[Stored data entries]
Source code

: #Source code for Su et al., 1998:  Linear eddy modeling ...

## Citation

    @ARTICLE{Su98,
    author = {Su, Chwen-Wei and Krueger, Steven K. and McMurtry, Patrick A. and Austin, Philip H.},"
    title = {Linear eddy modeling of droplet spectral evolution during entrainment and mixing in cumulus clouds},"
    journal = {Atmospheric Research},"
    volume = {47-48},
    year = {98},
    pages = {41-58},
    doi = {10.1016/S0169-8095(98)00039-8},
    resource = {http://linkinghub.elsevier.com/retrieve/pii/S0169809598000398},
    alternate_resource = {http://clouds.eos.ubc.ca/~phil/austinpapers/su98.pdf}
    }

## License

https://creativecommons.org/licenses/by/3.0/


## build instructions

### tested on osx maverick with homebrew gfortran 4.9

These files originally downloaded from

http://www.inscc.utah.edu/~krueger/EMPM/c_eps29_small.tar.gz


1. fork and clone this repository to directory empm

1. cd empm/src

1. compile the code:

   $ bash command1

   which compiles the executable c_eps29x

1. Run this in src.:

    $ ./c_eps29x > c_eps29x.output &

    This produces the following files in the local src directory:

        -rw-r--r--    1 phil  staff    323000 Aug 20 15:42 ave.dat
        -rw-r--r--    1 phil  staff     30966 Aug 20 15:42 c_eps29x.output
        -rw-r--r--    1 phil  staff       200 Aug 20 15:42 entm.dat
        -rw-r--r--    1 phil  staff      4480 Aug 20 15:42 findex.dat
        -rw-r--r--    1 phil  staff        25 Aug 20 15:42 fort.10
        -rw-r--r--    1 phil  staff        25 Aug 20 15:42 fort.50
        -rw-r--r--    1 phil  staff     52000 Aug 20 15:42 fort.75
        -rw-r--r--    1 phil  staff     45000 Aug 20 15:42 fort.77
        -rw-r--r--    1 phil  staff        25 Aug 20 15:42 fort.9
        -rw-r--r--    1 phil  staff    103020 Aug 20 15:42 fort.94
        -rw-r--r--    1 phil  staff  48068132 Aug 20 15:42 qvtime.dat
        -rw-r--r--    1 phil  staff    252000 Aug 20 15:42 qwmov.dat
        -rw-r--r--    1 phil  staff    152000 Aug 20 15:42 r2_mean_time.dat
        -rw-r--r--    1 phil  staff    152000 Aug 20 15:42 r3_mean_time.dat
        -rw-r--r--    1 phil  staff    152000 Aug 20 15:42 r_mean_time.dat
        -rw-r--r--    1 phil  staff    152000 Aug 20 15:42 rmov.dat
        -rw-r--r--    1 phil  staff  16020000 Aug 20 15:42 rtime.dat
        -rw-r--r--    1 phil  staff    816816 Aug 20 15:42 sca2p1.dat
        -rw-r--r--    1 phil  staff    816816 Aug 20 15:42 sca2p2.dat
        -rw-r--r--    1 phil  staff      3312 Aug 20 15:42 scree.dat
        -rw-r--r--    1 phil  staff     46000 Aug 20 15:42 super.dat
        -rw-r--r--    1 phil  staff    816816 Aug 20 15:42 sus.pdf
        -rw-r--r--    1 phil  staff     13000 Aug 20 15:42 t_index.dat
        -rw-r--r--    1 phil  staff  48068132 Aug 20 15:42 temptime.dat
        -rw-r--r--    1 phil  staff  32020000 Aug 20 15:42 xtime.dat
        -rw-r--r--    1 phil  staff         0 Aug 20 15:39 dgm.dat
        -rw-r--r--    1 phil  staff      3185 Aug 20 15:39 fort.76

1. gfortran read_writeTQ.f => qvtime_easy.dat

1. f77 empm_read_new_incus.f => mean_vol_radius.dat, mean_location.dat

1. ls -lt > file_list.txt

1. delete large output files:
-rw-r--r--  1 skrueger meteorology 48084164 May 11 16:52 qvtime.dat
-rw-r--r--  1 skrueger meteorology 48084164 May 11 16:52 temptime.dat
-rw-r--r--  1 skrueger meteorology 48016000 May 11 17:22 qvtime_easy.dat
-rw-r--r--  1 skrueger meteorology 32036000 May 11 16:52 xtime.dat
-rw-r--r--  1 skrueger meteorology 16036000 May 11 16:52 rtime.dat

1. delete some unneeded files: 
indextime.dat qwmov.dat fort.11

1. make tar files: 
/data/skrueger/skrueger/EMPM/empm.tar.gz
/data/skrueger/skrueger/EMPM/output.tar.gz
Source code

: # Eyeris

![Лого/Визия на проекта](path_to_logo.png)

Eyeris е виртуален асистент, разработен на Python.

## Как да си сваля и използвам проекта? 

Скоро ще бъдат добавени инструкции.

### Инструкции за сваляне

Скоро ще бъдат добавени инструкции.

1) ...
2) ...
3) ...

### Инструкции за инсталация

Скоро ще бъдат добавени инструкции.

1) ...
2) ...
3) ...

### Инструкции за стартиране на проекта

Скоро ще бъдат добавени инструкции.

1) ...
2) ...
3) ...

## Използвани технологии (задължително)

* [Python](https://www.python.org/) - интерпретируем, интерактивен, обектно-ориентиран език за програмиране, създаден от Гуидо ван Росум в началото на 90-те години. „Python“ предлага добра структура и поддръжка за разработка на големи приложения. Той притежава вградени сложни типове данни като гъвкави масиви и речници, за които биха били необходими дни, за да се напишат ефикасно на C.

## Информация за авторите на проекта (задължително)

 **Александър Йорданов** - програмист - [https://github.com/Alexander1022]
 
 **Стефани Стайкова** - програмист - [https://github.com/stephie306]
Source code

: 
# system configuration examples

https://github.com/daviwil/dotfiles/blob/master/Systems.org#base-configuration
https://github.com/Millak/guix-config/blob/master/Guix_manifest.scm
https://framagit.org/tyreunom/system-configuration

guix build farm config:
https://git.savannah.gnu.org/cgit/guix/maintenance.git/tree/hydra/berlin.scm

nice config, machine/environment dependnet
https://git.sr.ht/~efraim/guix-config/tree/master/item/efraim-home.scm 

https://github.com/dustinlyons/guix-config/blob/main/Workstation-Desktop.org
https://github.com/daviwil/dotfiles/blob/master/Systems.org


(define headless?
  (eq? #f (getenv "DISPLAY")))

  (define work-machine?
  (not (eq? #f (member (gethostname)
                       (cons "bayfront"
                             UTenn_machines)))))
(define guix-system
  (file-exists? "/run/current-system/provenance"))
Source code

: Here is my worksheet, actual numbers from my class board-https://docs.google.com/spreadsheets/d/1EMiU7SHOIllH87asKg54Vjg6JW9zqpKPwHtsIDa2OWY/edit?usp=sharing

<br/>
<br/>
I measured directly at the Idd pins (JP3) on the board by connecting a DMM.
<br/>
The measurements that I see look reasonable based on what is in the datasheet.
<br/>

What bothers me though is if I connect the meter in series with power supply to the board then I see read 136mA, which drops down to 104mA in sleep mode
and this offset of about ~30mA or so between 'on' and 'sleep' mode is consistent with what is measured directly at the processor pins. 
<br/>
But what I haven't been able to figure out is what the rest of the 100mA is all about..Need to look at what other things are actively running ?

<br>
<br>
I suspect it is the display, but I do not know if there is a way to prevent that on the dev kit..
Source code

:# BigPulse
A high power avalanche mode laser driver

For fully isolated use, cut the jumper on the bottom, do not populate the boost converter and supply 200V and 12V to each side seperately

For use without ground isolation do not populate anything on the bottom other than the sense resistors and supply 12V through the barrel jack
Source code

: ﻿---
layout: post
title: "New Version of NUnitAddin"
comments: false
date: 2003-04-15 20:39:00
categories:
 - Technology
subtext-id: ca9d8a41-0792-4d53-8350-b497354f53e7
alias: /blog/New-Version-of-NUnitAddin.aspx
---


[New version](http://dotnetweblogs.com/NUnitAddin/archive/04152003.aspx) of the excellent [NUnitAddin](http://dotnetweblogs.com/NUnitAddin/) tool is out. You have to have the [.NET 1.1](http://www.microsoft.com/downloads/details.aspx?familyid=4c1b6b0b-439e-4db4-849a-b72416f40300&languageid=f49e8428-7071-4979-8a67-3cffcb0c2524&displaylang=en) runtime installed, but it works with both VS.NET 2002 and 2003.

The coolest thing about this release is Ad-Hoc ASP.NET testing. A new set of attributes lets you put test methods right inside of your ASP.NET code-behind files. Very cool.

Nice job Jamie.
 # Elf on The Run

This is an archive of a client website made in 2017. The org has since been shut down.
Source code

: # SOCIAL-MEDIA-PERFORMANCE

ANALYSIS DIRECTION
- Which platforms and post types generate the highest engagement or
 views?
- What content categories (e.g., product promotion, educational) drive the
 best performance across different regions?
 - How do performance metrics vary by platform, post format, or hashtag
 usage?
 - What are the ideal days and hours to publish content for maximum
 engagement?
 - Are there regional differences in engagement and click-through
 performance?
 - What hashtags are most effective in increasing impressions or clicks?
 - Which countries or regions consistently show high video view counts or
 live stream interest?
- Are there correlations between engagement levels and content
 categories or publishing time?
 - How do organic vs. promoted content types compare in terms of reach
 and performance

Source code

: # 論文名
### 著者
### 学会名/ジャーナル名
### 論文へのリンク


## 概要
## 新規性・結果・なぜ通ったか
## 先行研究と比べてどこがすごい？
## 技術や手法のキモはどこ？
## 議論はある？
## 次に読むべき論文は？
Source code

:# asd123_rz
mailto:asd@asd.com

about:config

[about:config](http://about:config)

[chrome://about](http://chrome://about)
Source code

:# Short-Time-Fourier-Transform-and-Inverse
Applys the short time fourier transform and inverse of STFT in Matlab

# Exercise requirements:
A complete answer lists each line of the data that holds the word "engagement".

# Expected output:
- Which platforms and post types generate the highest engagement or
 engagement?
 - Are there regional differences in engagement and click-through
- Are there correlations between engagement levels and content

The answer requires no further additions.